Tórtolas en el jardín
No sé por qué me resisto a lo inevitable. Es una práctica desgastante y completamente absurda y, sin embargo, aquí estoy, viendo con resignación desde el jardín, como va creciendo el muro gris del predio de atrás de mi casa.
Llevamos viviendo unos quince años en este lugar. Nos cambiamos después de mucho batallar por el dinero, con un bebé de menos de dos años y como se hacen las cosas en este país: a puro valor mexicano y con pocas certezas. No queríamos otra cosa mas que un espacio completamente pensado por nosotros, a nuestro gusto y donde hubiese luz natural, mucha luz. Llevamos entonces tres lustros con una casa que no acaba de construirse porque sus dueños son un par de sangrones que no incluyen nada hasta que no es completamente a su gusto y porque, bueno, no son ricos como para comprar lo que les gusta así, de guamazo.
Hace unos meses comenzamos a ver movimiento en el terreno de atrás y supimos que finalmente había llegado el momento de tener vecinos. Tenía que pasar. Estábamos listos. O eso creímos, porque nada nos preparó para aceptar que lo de atrás no sería una casa común y corriente, sino un edificio de siete pisos. Cada quien puede hacer lo que quiera con sus propiedades y en una zona habitacional, es natural que existan departamentos hacia el cielo. Lo que no puedo resignarme, es a saber que pronto no podré ver el cielo del norte, con ese azul San Luis que desde siempre me ha reconfortado. En su lugar, veré un enorme muro de blocs grises, sin gracia alguna. El espacio que ahora veo amplio necesariamente parecerá más pequeño. Afortunadamente, podré seguir viendo la salida del sol, a menos que el vecino de a lado decida derrumbar su casa para construir otro edificiote.
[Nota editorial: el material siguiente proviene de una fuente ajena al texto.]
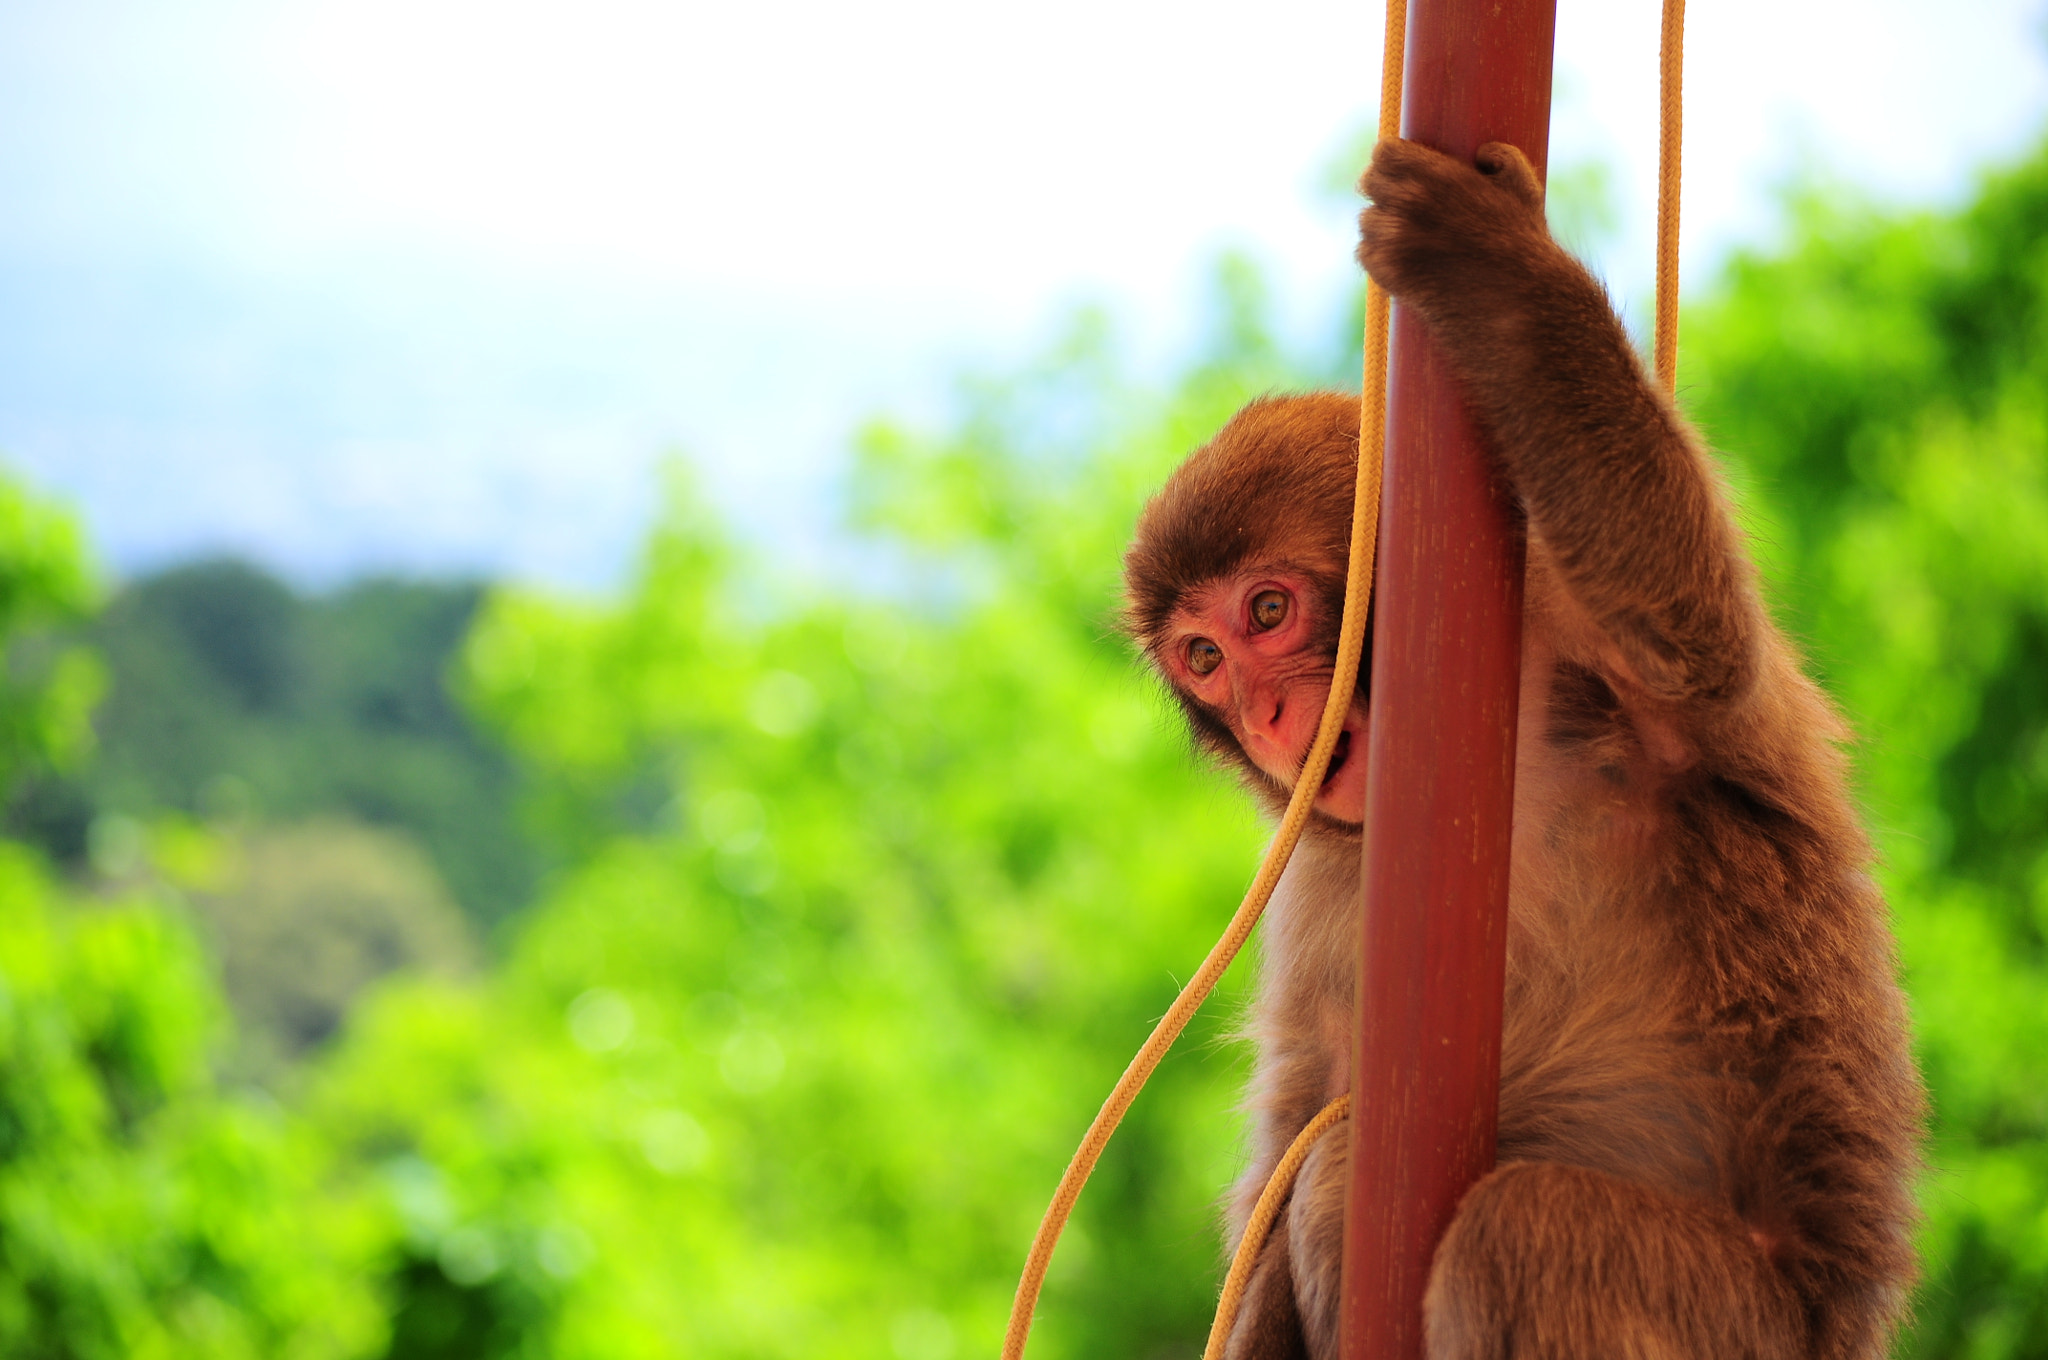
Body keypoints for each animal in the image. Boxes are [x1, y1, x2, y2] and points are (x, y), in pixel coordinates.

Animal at [1120, 139, 1925, 1360]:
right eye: (1204, 657)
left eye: (1267, 612)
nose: (1263, 716)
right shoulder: (1318, 876)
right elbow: (1298, 1123)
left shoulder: (1580, 618)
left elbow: (1698, 644)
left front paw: (1492, 274)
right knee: (1340, 1167)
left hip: (1741, 1321)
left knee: (1514, 1227)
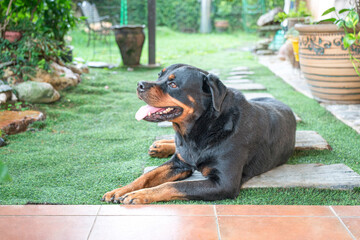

Con el tiempo he aprendido a aceptar que las cosas cambian. Sin embargo, la enorme pared de bloques grises que se está formando en la espalda de mi jardín, está poniendo a prueba todo aquello que creí superado. En esta resistencia inútil me han acompañado una parvada de tórtolas aliblancas que hacían de la pared posterior una cómoda estación de descanso. Ahí se paraban hasta diez tortolitas, esperando tomar aire para el siguiente vuelo. Se veían bonitas sobre la pared terracota y teniendo a sus pies la buganvilia blanca que por años hemos cuidado. Ahora, los pobres pájaros no saben ni dónde meterse, algo así como yo, que me resisto a voltear para otro lado porque ahí siempre estuvo el cielo. La parvada trata de acomodarse en el resquicio de orilla de pared que queda, pero ya no caben. Yo trato de buscar el cielo girando un poco más la cabeza y siento que tampoco quepo.
En esto días notamos a un par de tórtolas sentados en una de las sillas rojas del jardín. Estaban acomodaditas una pegada a la otra, con las plumas infladas y los ojos cerrados. Pasaba la hora de la comida, estaban en la siesta. Nos causó gracia que en ese momento, Marcos y yo, estábamos en la sala adormilados, siendo presas de ese científico malestar conocido como mal del puerco. Parecíamos pichones inflados y ellas humanos recién comidos. Luego, la pareja apareció unos días después, caminando tranquilamente en el jardín, como paseando. Picaban el suelo, daban vueltas, dejaban las alas descansar. Después se instalaron sobre la funda del asador, luego aletearon entre la buganvilia, explorando quizá, un nuevo departamento en ese edificio de troncos cafés y flores blancas. Hace rato estaban en una rama vecina y un tercer pichón se acercó. Voló directo sobre la hembra, la trató de pisar en la espalda. Su pareja aleteó con velocidad y decisión, se enfrentó al intruso, lo tumbó de la hembra, que aprovechó para dale dos o tres picotazos. El pichón entremetido se fue aporreado y las tórtolas se sentaron en las sillas rojas como para pasar el mal momento. Ahora, mientras tecleo, me acompañan atrás de la puerta de cristal, voltean hacia mí y sabemos que estamos en paz.
Me resisto a perder cielo, pero he ganado un par de inquilinos alados que inician una vida familiar en mi jardín. Ellos también se irán, así como ese pedazo azul, como mis hijos, como Marcos y yo nos iremos algún día. Me acostumbraré a la pared gris y quizá hasta mandemos pintar un mural. Sabré perder el cielo porque ahora, por unos instantes, habrá tórtolas en el jardín.